Let $\{R_n\}\subset (0,1)\times(0,1)\subset \mathbb R^2$ be a sequence of rectangles. For each $R_n$, we assume that the shortest side-length is at least $1/4$.
I am trying to prove that the limit of $R_n$, up to extraction of a subsequence, is a rectangle with shortest side-length at least $1/4$ too. That is, if I assume $\chi_n:=I_{R_n}$, where $I_{R_n}$ denotes the indictor function, then I am trying to prove that $\chi_n\to \chi$ where $\chi=I_{R}$ where $R$ is again a rectangle with shortest side-length is at least $1/4$.

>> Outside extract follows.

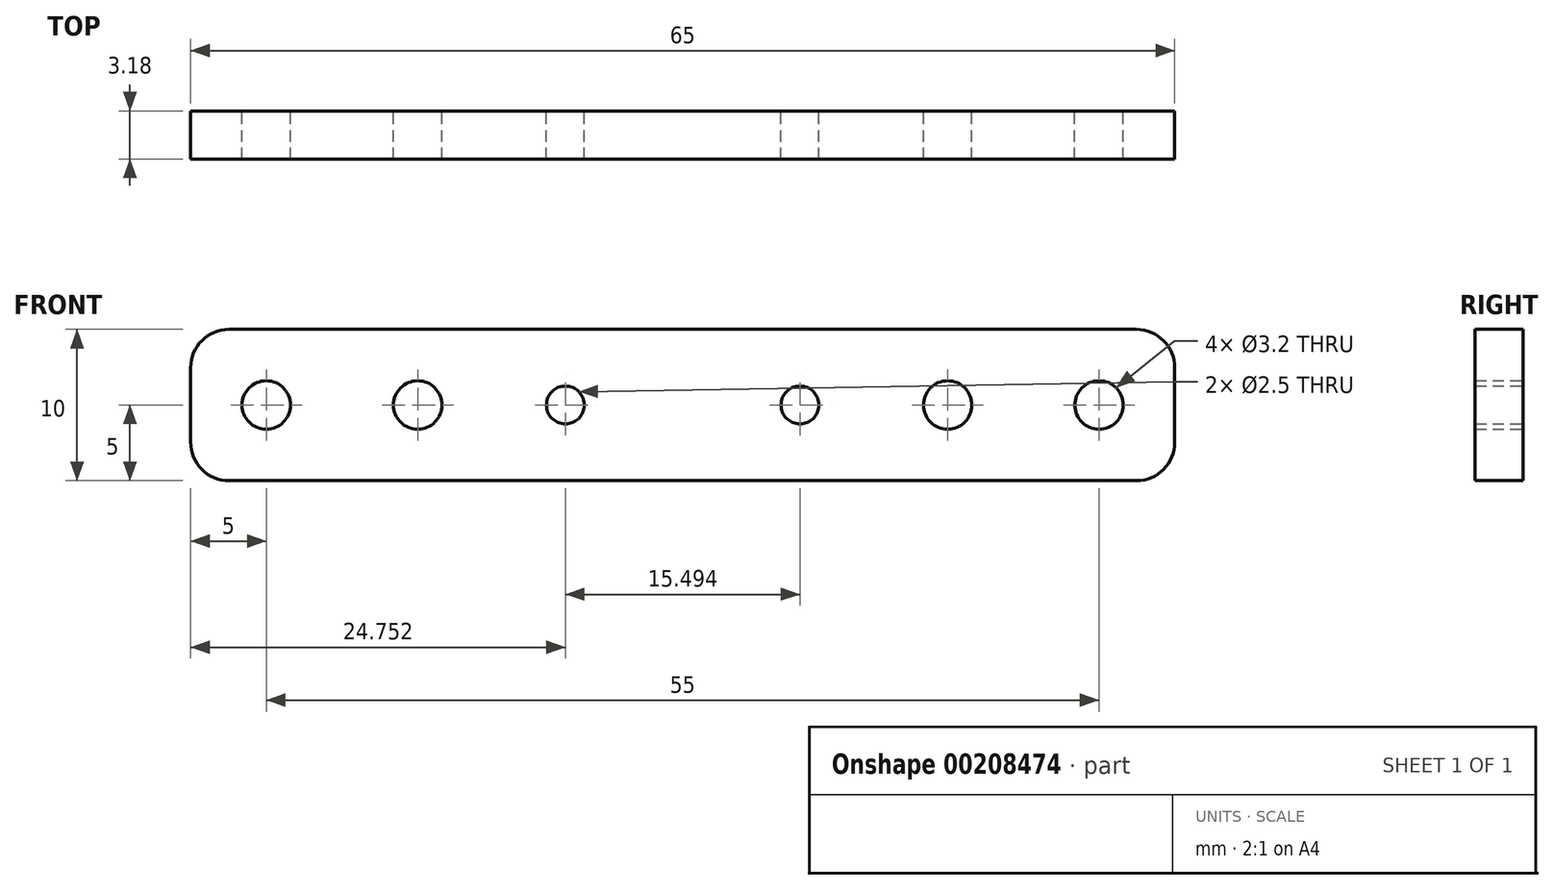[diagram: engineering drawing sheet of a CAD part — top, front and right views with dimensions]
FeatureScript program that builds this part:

Here is what I tried: It is clear that $$ \sup_n \|\chi_n\|_{BV(Q)}<+\infty. $$ Hence there exists a $\chi\in BV$ such that $\chi_n\to \chi$ weakly in $BV$, and hence strongly in $L^1$ and point-wisely a.e. Therefore, I know that there exists a set $S\subset Q$ such that $\chi = I_S$.
But how may I show that $S$ is a rectangle and has shortest side-length is at least $1/4$? It looks pretty obvious but I don't know how to show it mathematically...
Please advise!
You do not need such a large sledgehammer.
Denote your rectangles by $R_n = (a_n, b_n) \times (c_n, d_n)$. Then, we pick a subsequence (without relabeling) such that the sequences $\{a_n\}, \{b_n\}, \{c_n\}, \{d_n\}$ converge towards $a,b,c,d$, respectively. Then, it is easy to check that the limit in $L^1$ is the characteristic function of $R = (a,b) \times (c,d)$. Finally, the side-length condition is trivial to establish.